At the core of Wise’s lecture was problematic historical memory, which he cites as the root of America’s divide. There are recurring themes and problems embedded throughout history, he explained, yet America keeps trying to “reinvent the wheel” rather than acknowledge the original problems. Drawing on Donald Trump’s 2016 presidential slogan – “Make America Great Again” – and its now infamous red hats, Wise heavily critiqued the catchphrase alongside the current political administration. He stated that “America was never great for millions of people,” and cited some of the minority groups who have suffered under Trump’s presidency, including people of color, women and the LGBTQ+ community. The slogan, according to Wise, ultimately demands a lack of historical memory. “It doesn’t necessarily require that you be a racist if you rock that hat, but it definitely requires that you have an indifference to the lived experience of millions of your fellow countrymen and women,” he said. “And that is just as much of a problem – indifference to the suffering of millions of people is almost as bad as actually committing the act. It’s collaboration with injustice, but a lack of historical memory makes it hard for us to understand that.”

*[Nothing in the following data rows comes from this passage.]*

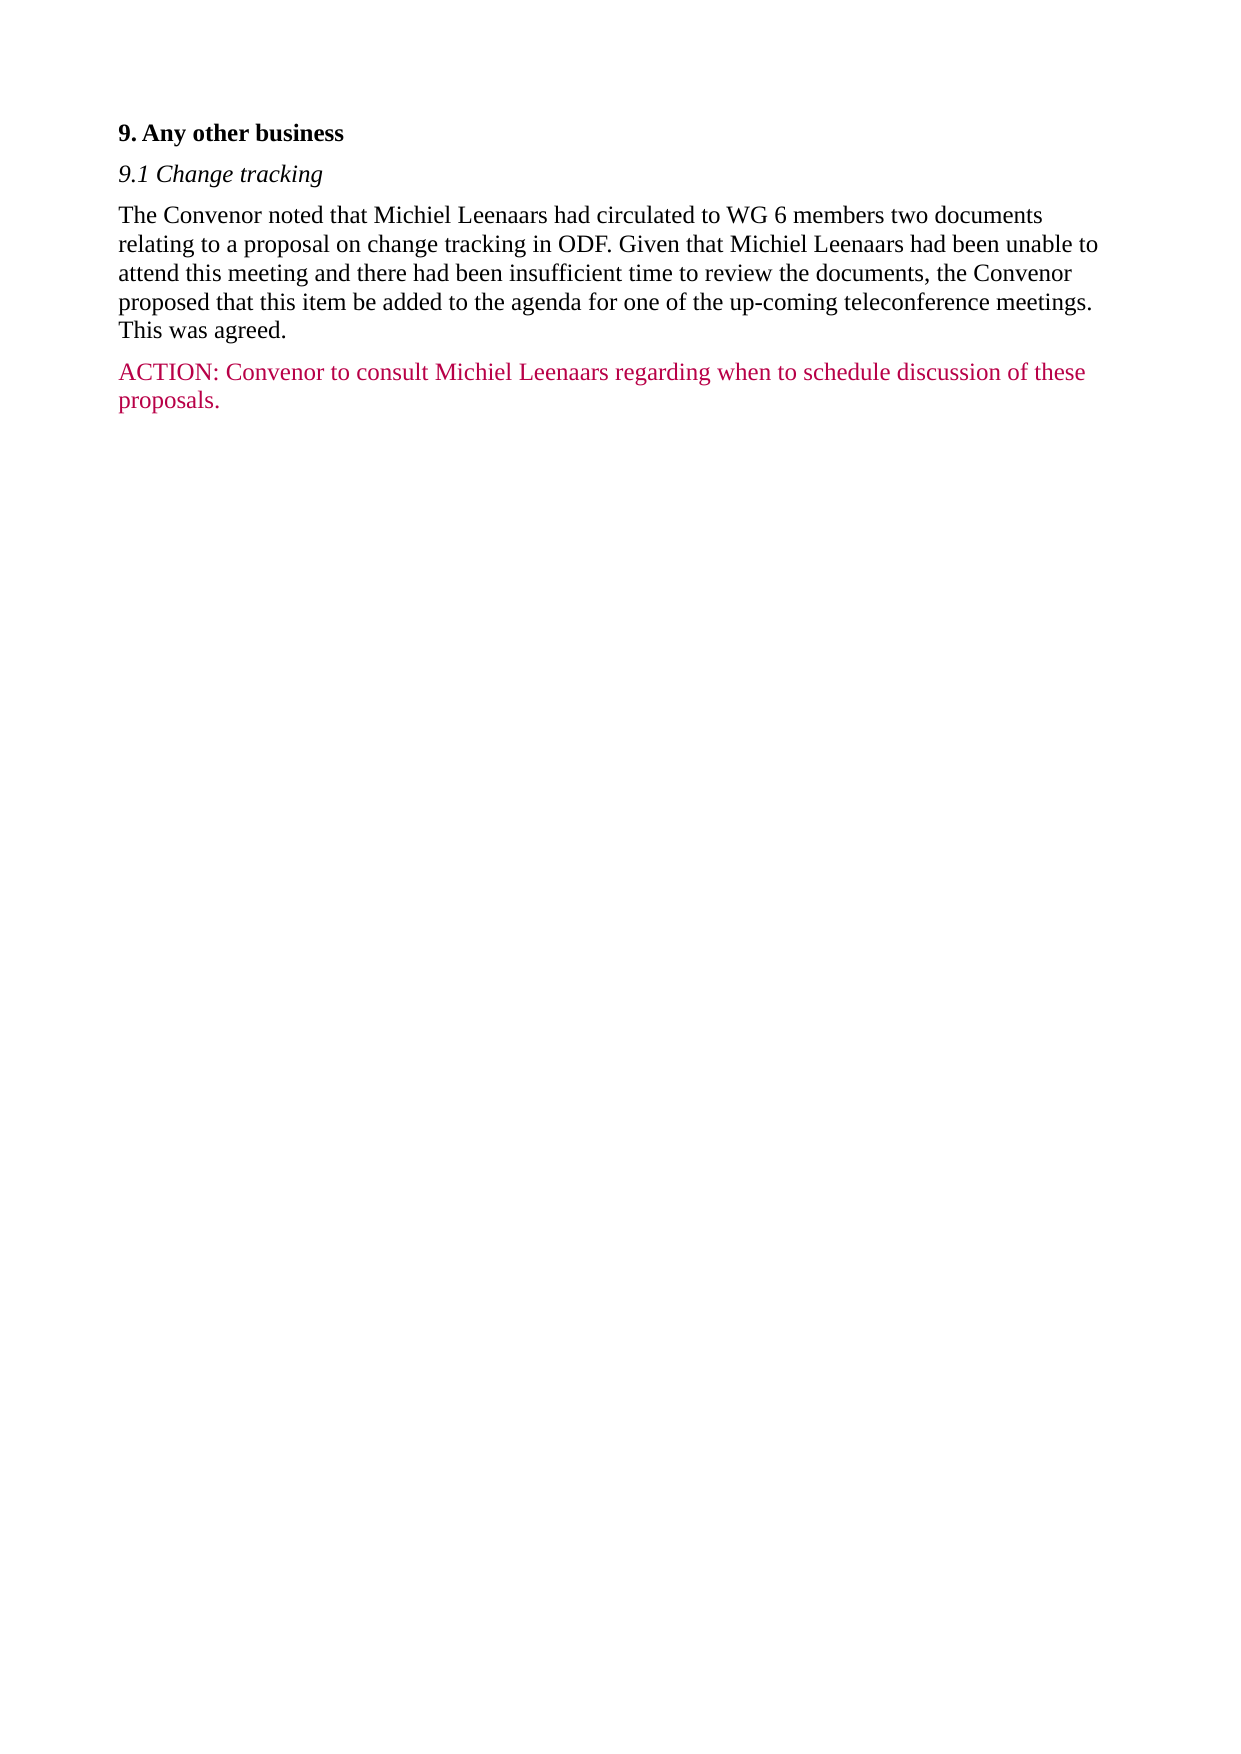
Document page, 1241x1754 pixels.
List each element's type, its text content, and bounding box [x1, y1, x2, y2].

text 9. Any other business [118, 118, 1122, 147]
text 9.1 Change tracking [118, 159, 1122, 188]
text The Convenor noted that Michiel Leenaars had circulated to WG 6 members two documents relating to a proposal on change tracking in ODF. Given that Michiel Leenaars had been unable to attend this meeting and there had been insufficient time to review the documents, the Convenor proposed that this item be added to the agenda for one of the up-coming teleconference meetings. This was agreed. [118, 201, 1122, 344]
text ACTION: Convenor to consult Michiel Leenaars regarding when to schedule discussion of these proposals. [118, 357, 1122, 414]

I spoke with English professor Dr. Keith Wilhite, who shared some of his takeaways from Wise’s lecture. “I was most struck by the emphasis on white America’s historical amnesia when it comes to discrimination and racism in this country,” Wilhite said, “not only in terms of a failure to reckon with that history, but a tendency to relegate racial discrimination, racist violence and white nationalism to some distant, long ago past.”

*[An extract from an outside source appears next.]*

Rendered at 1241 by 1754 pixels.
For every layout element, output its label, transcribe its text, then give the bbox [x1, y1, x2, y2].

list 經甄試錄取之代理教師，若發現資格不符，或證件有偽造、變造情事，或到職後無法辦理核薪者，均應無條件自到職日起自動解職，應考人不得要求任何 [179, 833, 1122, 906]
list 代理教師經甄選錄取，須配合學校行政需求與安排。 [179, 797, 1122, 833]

Wise utilized his sentiments on the current political administration to segue into historical examples of systemic racism and its structures, explaining how the system of policing was born from slavery. After joking that the statute of limitations had expired, Wise shared a personal anecdote from his college years during which he was pulled over for exceeding thirteen miles per hour over the speed limit in a small Texas town. Unbeknownst to the cop who pulled him over, Wise also harbored an arsenal of narcotics in his briefcase and a fake ID in his wallet. The cop eventually let him go with only a ticket, though Wise admitted he should have been arrested on the presence of a clearly fake license, let alone for possession with intent to distribute. “Moral of the story: if you think that encounter would have gone down like that had I been black or brown, thirteen miles an hour over the speed limit in Gonzales, Texas in 1988 or next week, you are not paying attention. I don’t mean to this lecture, I mean to life in general in this country,” he said emphatically, drawing strong applause from the crowd.

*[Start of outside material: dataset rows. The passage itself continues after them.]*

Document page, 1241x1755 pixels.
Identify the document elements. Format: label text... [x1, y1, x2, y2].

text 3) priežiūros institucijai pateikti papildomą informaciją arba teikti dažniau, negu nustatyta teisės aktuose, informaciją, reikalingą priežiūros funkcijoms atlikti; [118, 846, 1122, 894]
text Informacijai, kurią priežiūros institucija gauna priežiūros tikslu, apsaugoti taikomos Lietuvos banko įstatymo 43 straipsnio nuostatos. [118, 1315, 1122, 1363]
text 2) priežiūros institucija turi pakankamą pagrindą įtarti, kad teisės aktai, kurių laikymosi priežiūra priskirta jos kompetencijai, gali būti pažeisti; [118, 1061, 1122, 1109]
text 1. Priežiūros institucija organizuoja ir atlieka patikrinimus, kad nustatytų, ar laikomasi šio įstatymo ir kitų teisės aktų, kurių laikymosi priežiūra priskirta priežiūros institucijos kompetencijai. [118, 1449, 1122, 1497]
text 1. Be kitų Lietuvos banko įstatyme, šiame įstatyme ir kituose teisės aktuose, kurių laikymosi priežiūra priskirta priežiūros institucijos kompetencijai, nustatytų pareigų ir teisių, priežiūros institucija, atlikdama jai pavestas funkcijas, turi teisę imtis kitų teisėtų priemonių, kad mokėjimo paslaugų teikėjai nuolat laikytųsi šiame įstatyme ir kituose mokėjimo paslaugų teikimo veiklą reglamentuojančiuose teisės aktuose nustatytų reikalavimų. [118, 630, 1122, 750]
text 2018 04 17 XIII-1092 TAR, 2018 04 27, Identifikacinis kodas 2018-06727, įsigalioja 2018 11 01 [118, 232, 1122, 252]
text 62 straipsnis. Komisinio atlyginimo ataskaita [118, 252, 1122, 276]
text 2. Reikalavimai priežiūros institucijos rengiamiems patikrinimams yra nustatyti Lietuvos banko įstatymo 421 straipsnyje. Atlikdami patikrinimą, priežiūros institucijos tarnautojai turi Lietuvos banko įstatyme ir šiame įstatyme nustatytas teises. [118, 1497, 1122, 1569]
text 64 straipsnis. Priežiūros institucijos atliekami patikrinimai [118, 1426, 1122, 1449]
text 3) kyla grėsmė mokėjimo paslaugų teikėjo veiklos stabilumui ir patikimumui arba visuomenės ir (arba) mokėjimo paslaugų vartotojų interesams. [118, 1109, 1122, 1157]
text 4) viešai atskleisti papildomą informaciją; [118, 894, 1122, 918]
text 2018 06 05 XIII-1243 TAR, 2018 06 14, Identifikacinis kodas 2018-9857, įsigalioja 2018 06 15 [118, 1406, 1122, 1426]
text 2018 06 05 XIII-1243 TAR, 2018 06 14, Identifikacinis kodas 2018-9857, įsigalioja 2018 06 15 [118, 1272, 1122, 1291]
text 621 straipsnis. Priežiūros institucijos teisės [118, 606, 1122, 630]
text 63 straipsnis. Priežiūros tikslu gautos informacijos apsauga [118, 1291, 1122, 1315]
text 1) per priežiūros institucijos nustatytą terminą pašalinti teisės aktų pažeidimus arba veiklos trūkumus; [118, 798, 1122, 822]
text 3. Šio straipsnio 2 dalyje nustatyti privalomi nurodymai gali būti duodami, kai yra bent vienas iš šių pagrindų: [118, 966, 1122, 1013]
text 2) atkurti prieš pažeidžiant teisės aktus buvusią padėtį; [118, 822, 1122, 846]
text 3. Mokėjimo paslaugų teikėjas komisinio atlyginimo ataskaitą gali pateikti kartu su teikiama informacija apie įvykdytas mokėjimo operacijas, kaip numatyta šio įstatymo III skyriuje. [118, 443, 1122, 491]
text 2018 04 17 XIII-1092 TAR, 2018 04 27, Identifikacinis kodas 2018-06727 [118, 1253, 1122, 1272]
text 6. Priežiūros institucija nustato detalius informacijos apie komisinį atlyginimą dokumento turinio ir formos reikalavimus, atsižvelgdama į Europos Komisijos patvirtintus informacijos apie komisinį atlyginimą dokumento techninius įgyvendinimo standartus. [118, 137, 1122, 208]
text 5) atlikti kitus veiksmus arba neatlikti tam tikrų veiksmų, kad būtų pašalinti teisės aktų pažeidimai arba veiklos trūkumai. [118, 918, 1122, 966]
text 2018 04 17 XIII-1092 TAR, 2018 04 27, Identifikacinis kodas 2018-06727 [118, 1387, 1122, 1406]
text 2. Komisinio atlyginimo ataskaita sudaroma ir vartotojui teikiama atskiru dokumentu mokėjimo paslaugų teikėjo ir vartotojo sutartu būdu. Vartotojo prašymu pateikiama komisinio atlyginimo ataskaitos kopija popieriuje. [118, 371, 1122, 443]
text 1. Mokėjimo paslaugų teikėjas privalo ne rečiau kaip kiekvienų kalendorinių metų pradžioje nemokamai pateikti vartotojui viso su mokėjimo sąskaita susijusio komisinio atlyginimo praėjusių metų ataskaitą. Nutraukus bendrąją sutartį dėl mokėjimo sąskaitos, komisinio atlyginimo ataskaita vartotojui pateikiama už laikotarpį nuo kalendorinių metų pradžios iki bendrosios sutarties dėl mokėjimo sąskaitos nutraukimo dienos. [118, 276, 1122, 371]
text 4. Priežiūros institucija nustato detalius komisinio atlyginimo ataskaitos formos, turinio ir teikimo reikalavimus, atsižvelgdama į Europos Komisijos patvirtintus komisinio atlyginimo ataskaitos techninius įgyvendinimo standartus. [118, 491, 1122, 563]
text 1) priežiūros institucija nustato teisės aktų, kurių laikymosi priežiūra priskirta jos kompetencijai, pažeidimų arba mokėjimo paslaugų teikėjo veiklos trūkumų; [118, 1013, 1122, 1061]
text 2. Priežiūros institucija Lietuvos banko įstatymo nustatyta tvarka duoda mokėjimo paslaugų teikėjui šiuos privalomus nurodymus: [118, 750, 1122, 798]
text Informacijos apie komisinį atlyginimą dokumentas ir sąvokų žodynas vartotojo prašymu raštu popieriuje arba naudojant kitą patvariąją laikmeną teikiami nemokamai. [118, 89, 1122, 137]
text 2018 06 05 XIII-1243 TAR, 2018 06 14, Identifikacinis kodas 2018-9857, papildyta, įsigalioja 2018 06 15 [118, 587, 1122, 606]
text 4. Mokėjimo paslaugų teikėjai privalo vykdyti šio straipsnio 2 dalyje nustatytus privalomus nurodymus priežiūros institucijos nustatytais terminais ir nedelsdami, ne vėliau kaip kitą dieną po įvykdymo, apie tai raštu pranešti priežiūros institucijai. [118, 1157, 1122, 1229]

During the Q&A portion of the lecture, a student posed a question to Wise about how faculty should handle the topic of white privilege in the classrooms, adding that some professors often shut down in the presence of uncomfortable topics. White privilege has been a prominent topic at Siena since the article, “White Privilege: Injustice Does Not Fix Injustice,” was published in a 2017 issue of The Promethean. The opinion article questioned the existence and validity of white privilege, which fostered widespread, polarizing discussion across campus. Wise emphasized the importance of engaging each other in uncomfortable but civil conversation, as well as recognizing the various forms of one’s own privilege. Dr. Wilhite praised Wise’s handling of white privilege topic during the Q&A. “I was also impressed with the way Wise addressed the issue of privilege. To deny white privilege, is, in effect, to deny the experiences of people of color, to suggest that, as a white person, you somehow have a better understanding of what life is like for a racial minority in this country,” Wilhite said. “But there was also a glimmer of hope in his message: if people can begin to acknowledge the privilege they hold, perhaps we can begin to engage in more honest conversations about race.”

The Martin Luther King Jr. & Coretta Scott King Lecture Series on Race and Nonviolent Social Change is co-sponsored by The Times Union, the Center for Academic Community Engagement, the Damietta Cross-Cultural Center, the Diversity Action Committee, and the Greyfriar Living Literature Series.